With the heartbroken McWilliams pitside, Gould inherited the top spot with quick-timer Chick Hale now providing his chief competition. Hale would continue to pressure the leader until the 72nd lap when his Darrell Woodbury-owned overheated.

“Lost all the water from the radiator,” Hale said. “I was going good, too. I was working over Gould real well, about ready to take him. Oh well at least I got $200 for fast time.”

From there to the checkereds, Gould and his mighty Henry J would roll home into history books. His crew gave him the slowdown signal, yet Joe Ruttman was closing fast. Ruttman had continued the drive of the day by placing his machine in second position and challenging the winner in the final laps, finishing in the bridesmaid role directly on Gould’s bumper after starting in the 10th row.

“Stan (Yee) had probably the best dirt car there was at that time,” recalled Ruttman, the younger brother of 1952's Indy 500 winner. “I was an asphalt racer then and just being around all those great dirt racers I realized right then I was way out of my element. But when the track turned all black and hard, it rode like pavement and I went like a sumbitch and very definitely could have won the darn thing, but I got second.”

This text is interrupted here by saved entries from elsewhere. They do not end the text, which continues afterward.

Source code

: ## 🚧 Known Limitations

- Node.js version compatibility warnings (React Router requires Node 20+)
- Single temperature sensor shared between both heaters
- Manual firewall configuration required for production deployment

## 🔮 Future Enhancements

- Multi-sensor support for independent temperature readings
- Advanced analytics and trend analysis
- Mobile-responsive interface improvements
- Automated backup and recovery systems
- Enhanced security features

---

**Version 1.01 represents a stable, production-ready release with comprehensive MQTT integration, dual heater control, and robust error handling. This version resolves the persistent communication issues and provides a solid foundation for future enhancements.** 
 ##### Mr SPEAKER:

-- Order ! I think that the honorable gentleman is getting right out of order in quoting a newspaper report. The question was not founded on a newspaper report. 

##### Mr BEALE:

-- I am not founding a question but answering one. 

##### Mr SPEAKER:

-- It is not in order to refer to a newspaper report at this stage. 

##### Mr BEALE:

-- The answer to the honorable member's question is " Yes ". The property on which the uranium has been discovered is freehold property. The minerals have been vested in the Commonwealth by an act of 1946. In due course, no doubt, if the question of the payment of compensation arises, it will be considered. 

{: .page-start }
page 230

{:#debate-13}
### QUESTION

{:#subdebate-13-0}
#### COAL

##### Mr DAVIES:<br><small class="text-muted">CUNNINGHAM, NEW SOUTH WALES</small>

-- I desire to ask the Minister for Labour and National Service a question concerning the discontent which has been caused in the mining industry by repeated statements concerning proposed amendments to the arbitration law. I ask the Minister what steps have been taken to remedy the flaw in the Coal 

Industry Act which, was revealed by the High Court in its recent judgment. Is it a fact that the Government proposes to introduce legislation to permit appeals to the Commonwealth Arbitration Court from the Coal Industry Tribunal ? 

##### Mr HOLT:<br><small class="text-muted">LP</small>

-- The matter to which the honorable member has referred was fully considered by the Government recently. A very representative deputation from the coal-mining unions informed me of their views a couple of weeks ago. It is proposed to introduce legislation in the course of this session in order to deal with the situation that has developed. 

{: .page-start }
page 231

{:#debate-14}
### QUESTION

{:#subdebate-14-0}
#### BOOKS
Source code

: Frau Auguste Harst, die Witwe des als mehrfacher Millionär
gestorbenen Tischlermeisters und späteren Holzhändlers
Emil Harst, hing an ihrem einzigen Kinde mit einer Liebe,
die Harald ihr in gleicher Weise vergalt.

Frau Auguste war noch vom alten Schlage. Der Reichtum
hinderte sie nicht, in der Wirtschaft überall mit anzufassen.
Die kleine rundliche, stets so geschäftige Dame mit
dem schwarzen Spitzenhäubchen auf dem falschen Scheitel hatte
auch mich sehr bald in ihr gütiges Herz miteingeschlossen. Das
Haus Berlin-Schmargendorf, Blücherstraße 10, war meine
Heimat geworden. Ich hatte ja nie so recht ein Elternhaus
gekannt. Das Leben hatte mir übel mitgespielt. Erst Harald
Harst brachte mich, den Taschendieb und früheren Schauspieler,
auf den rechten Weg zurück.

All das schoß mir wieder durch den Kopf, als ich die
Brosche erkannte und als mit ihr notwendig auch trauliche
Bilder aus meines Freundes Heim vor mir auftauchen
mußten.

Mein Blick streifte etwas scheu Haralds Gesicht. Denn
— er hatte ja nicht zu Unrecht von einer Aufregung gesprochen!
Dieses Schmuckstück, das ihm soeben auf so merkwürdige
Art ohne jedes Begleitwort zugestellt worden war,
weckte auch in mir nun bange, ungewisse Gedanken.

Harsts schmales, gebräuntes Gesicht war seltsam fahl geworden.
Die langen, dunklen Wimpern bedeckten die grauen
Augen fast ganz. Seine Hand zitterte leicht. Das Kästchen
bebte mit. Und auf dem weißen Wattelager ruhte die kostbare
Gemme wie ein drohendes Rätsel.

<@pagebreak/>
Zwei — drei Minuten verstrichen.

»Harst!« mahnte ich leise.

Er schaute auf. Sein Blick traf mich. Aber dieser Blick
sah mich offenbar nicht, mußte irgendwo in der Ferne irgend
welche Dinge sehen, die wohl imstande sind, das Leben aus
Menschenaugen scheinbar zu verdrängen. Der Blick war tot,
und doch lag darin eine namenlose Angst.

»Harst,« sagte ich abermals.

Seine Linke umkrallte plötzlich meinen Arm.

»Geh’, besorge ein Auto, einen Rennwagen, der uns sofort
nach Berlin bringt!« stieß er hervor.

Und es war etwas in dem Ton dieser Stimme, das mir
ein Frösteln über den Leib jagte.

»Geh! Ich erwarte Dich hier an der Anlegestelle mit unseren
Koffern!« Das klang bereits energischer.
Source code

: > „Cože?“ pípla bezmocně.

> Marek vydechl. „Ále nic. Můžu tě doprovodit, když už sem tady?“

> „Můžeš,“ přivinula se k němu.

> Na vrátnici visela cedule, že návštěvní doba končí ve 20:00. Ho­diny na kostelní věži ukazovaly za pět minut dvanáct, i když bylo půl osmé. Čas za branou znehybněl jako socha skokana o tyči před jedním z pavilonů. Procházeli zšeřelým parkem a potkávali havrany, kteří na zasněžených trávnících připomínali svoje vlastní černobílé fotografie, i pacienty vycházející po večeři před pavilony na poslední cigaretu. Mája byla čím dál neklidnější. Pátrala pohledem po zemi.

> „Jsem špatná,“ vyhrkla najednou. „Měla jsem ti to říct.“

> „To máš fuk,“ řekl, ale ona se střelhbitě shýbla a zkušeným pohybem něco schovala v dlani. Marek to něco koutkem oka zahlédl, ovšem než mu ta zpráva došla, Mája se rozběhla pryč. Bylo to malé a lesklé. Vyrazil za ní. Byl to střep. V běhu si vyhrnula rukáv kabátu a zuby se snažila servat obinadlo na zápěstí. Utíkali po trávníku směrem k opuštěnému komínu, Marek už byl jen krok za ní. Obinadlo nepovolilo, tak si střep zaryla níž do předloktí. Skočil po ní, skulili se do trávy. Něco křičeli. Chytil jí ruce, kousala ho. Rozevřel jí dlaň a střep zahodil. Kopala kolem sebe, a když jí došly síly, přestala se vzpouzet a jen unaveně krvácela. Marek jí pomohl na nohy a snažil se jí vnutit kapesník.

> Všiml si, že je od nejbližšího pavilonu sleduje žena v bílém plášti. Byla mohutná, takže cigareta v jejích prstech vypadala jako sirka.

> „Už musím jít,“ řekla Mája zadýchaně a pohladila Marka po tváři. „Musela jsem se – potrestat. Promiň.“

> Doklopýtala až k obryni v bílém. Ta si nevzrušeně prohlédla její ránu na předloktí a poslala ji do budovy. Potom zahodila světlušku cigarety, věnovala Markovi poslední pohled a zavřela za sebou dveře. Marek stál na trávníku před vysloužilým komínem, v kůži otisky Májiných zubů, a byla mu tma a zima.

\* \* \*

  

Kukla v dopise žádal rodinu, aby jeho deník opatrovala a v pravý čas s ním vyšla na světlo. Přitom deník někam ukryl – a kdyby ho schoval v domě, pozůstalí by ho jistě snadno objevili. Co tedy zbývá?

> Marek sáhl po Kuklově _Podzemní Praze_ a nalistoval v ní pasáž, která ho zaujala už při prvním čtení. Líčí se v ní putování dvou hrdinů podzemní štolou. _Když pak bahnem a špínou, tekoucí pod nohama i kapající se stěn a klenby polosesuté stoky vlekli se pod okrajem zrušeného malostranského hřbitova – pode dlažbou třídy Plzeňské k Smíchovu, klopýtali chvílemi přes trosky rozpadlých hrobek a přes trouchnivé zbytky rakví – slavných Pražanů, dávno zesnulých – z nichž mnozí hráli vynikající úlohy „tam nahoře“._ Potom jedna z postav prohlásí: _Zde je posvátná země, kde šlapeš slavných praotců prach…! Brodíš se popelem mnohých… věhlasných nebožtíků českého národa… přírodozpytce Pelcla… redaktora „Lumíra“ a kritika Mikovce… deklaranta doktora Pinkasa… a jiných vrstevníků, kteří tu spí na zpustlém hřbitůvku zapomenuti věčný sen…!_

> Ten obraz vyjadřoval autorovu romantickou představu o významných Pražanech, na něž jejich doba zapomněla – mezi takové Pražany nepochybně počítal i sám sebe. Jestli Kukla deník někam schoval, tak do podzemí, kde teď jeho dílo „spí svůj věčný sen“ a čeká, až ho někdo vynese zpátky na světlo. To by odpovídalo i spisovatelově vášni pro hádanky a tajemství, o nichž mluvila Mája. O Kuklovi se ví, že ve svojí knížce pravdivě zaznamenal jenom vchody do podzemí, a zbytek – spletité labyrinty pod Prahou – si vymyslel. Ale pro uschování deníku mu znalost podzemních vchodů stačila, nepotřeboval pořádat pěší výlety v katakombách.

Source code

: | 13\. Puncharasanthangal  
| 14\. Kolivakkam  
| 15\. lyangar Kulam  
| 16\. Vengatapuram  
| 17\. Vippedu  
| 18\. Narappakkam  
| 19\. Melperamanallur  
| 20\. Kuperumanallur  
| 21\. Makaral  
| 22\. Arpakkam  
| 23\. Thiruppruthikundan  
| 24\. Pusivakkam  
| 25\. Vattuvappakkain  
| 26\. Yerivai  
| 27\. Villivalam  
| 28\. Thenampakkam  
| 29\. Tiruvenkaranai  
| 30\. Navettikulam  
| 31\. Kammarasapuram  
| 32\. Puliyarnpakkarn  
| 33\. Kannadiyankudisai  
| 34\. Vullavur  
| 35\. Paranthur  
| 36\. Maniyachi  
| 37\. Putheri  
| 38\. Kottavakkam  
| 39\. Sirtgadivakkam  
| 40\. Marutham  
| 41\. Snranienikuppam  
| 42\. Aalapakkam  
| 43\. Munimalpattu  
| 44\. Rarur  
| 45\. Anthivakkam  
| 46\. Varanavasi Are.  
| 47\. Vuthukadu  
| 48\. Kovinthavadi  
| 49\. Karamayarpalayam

Gould, a regular that season at Tri-County Speedway, had won a big race at Eldora a few years earlier, yet had very little luck at Earl’s place on his occasional visits there until his monumental World 100 moment.

George Branscom, a top runner at both Ohio's Atomic and Salt Creek Valley speedways, finished third while Kentuckians Wooldridge and Joe Greenslate, the Southern Ohio Speedway champ, rounded out the top five.

“I was never in any serious trouble during the race,” the smiling 31-year-old winner said later. “It ran a little hot in the beginning but it cooled down and then I started to relax. I was running 11-inch tires while the others ran 15-inchers. To run the 15s, we’d have to cut out our wheel wells and we didn’t want to do that because our car is legal for USAC racing without the wheels cut out.”

Years later, the first World 100 winner called it “my biggest win ever. Of all the hardware I’ve collected over my racing career, that World trophy is the one we polish the most.”

Bruce Gould would move on to ARCA new car racing and was ARCA Rookie of the Year in 1973, capturing 16 victories. He died in 2008 at the age of 68 and was inducted into the National Dirt Late Model Hall of Fame the following year. His treasured first World 100 trophy was generously donated to the Hall by his family, where it is kept on display.

The World 100, of course, became an institution, Dirt Late Model racing's most prestigious event. It’s as much an American tradition as fireworks on the Fourth of July. It remains a gathering of the clans, the country’s grassroots racers and the traveling pros doing battle for the highest honor. A victory in the World means more than just monetary gain. It means national distinction as dirt racers high and low would give anything to have a win in the fall classic on their resume.

Yet very few enjoying that Indian summer afternoon way back in 1971 realized they'd witnessed history in the making — the birth of the biggest of all Dirt Late Model events.

And when he saw what his World 100 had become, Earl Baltes said: “This is good. This is very good.”